I have a 1/3" CCD camera on my Zeiss microscope which has a BNC video output and a Y/C output. The Y/C output is routed to a computer via a video capture device which outputs USB for the computer.
The BNC is routed to a high quality video monitor.
This rig lets me capture images on the computer while also viewing a larger image on the video monitor for demonstrations and such.
Unfortunately, the resolution of the images on both the video monitor and the computer is somewhat low, and I need to upgrade to a better camera.
The camera that I am interested in is a 6.6 megapixel CMOS camera that outputs USB 2.0 only.
My question is how can I output a video signal to my external monitor so that I can continue to use my video monitor? Do I need a video capture card on the computer?
I think you’ll just need a graphics card with TV-out on it (most of them have this nowadays, AFAIK. This enables you to put your computer display (including the USB-captured microscope images) on the TV.
A lot of video cards have the TV-out device as a second output device, so you can do a dual-head type setup with the TV. Then you just have to maximize the output of the camera on the second screen and voila, just what you want!
I guess I was hoping for some device that would pass the USB to the computer, but split it off and convert to analog to send to the monitor.
The dual-head card would work though.
Well, the USB data coming from the camera is very high level.

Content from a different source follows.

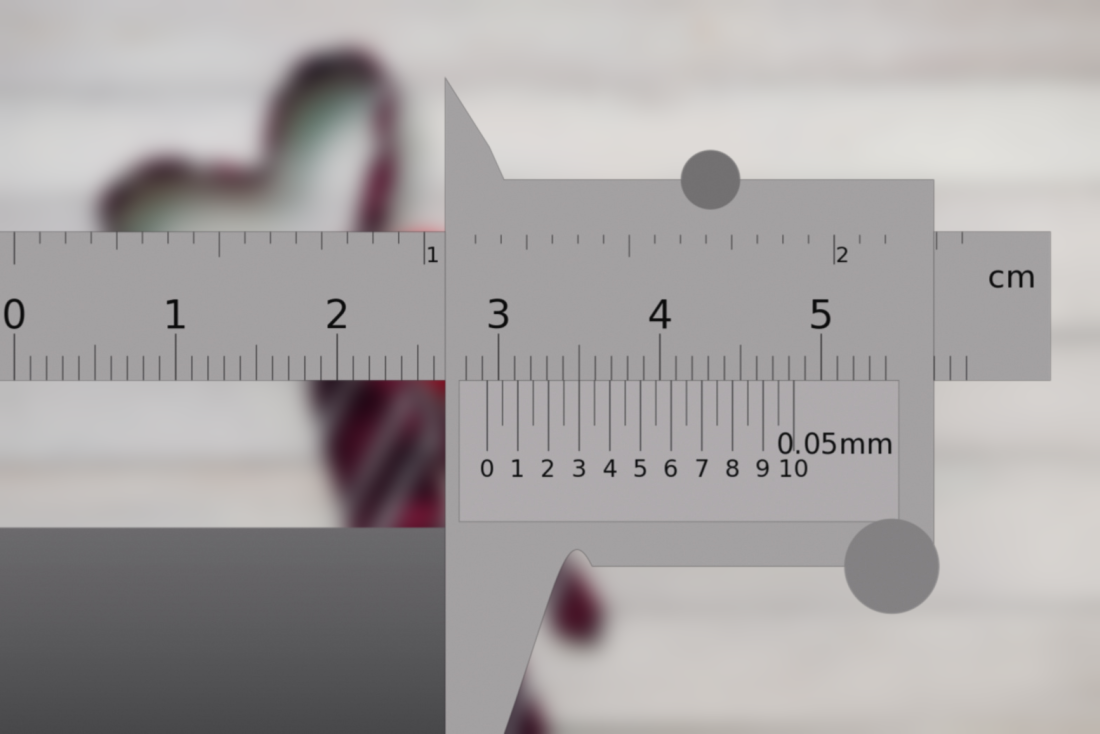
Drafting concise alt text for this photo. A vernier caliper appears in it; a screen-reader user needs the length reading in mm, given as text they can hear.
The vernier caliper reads 29.3 mm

A device that decoded the USB and whatever higher level protocols (DPS/PTP, or something) were on top of that, extracted image data (and 6.1 MP is a lot of data) and then converted to an analog signal at probably vastly different refresh rate would be a very very specialized piece of hardware. Built out of commodity components this would pretty much turn out to be a computer with a capture card and a TV out card. Built out of specialized hardware it would cater to a very small niche market and supporting every camera would be a nightmare. I will be surprised if such a product exists.
Oh, and you said microscope, and they said insulin.
Ah. It did occur to me that perhaps that’s what you wanted. I’m not sure that you’ll even get to do this particularly easily with twinhead graphics cards; in my experience, it’s quite hard to get something to maximize and stay on the second desktop space.
One solution that might be worth exploring would be to attach the camera to a second PC, dedicated to the task of capturing the camera output and displaying it full-screen; this one could have the TV-out card feeding the TV and networking the two computers together, I’m pretty sure it should be possible to serve up the images to your main PC so that you can take snapshots etc.